(Records from a data collection)
++++

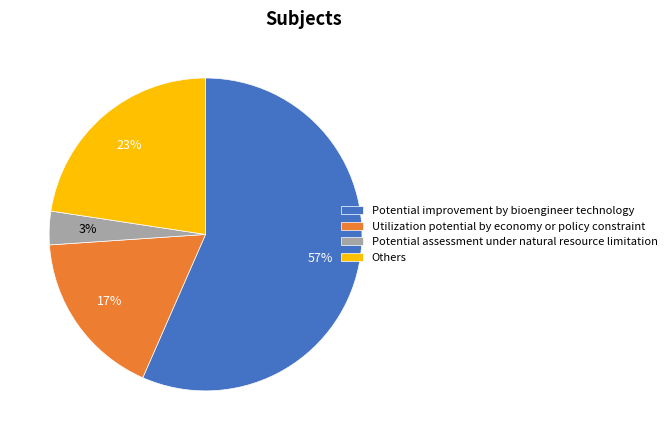

Which slice is the largest?

Potential improvement by bioengineer technology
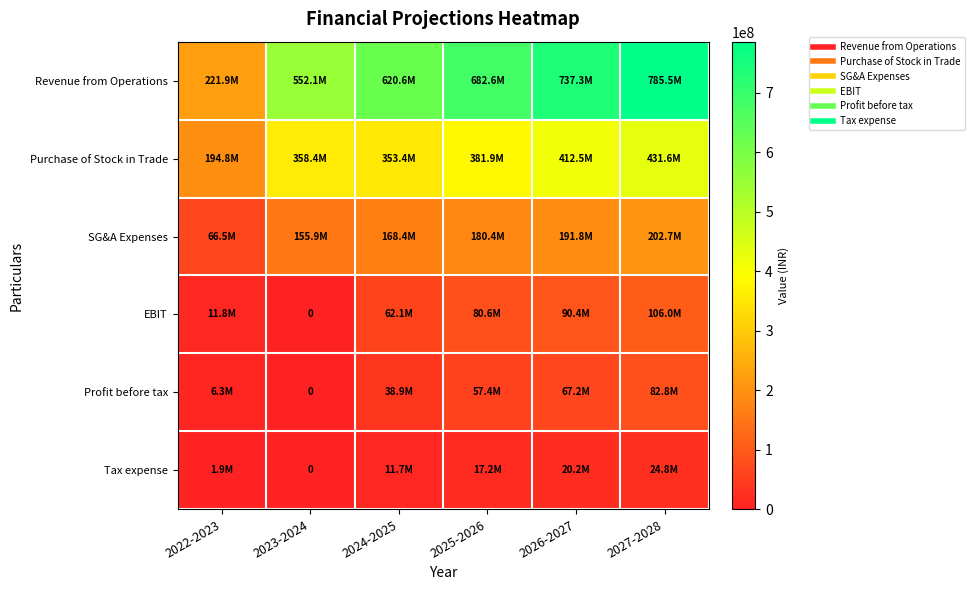

Which series has the widest spread of values?

Revenue from Operations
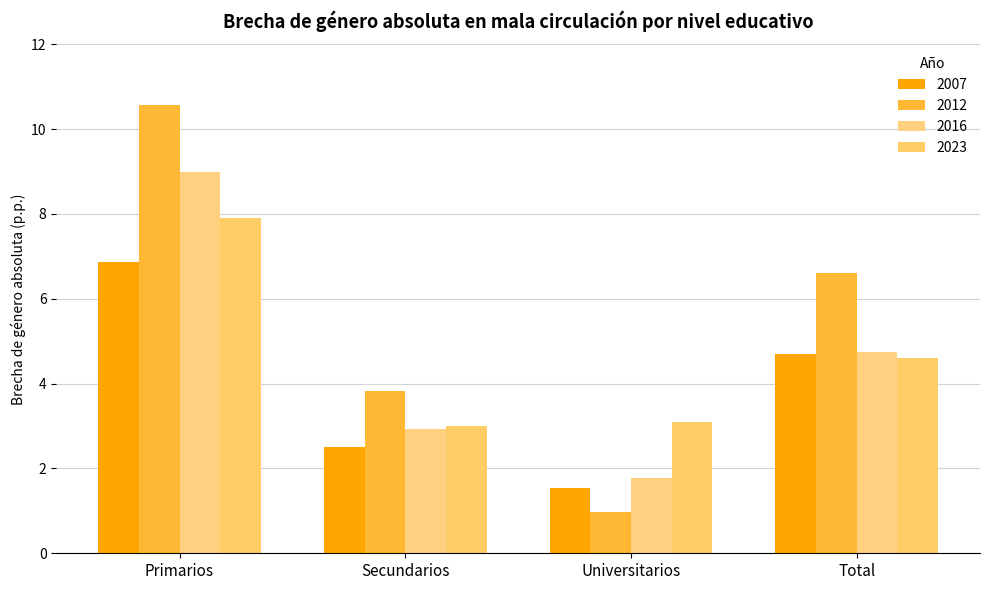

How many bars are there in each group?

4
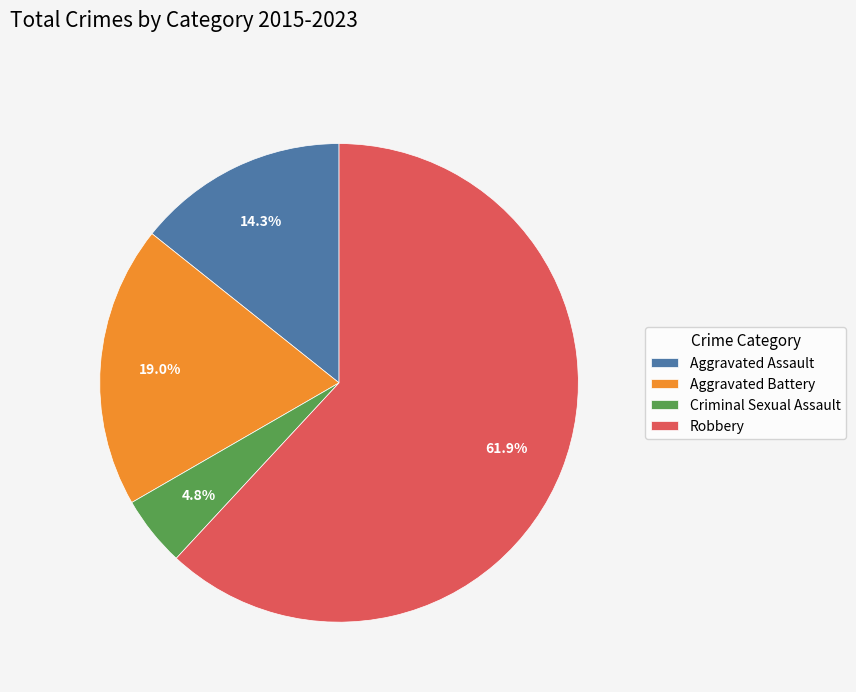

Which has a higher value, Aggravated Assault or Aggravated Battery?

Aggravated Battery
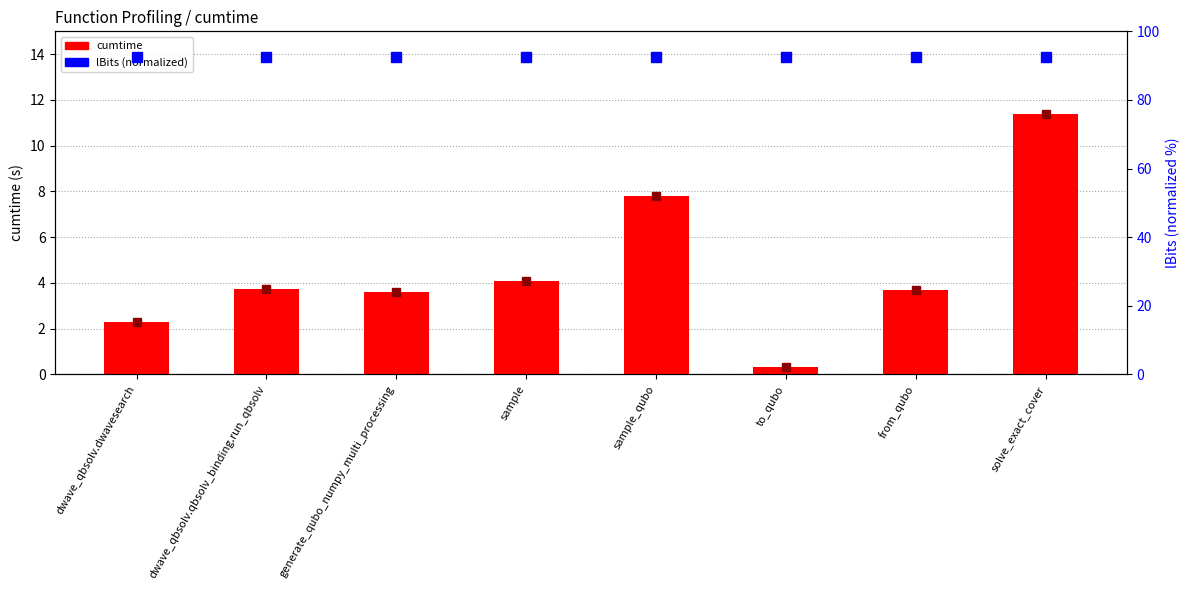

Reading left to right, extract all data points from this chart.

cumtime: 2.3	3.8	3.6	4.1	7.8	0.3	3.7	11.4
lBits (normalized): 92.5	92.5	92.5	92.5	92.5	92.5	92.5	92.5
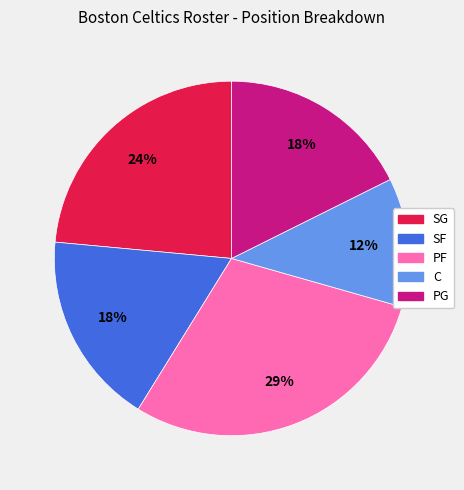

What percentage is the PG slice, to the nearest percent?

18%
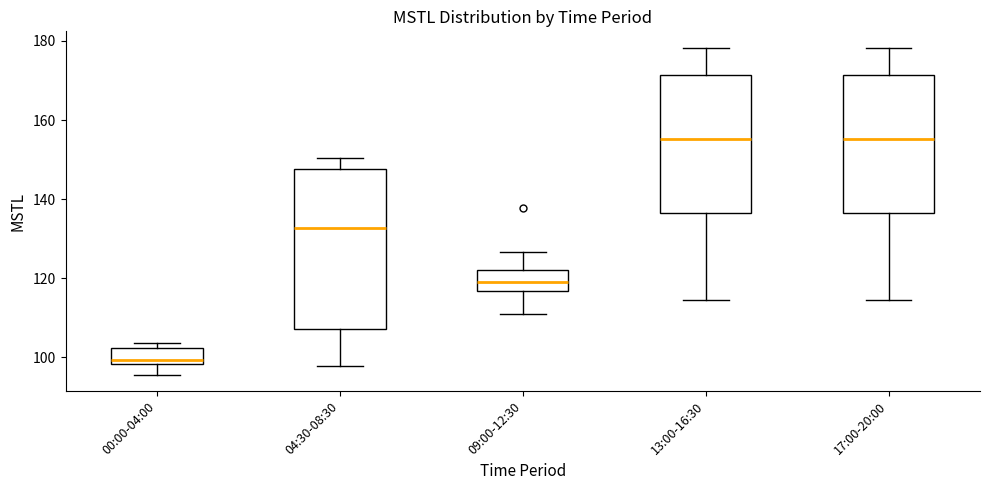

Where is the lower edge of the box for 13:00-16:30 on the y-axis? The values are not printed on the chart, so give them approximately, as read against the axis.

136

++++

* _Your task_:
Update the listing above by replacing every "slice" with "wedge" and keeping everything else the same. Omit the pictures from your answer.

* _The answer_:
Which wedge is the largest?

Potential improvement by bioengineer technology

Which series has the widest spread of values?

Revenue from Operations

How many bars are there in each group?

4

Which has a higher value, Aggravated Assault or Aggravated Battery?

Aggravated Battery

Reading left to right, extract all data points from this chart.

cumtime: 2.3	3.8	3.6	4.1	7.8	0.3	3.7	11.4
lBits (normalized): 92.5	92.5	92.5	92.5	92.5	92.5	92.5	92.5

What percentage is the PG wedge, to the nearest percent?

18%

Where is the lower edge of the box for 13:00-16:30 on the y-axis? The values are not printed on the chart, so give them approximately, as read against the axis.

136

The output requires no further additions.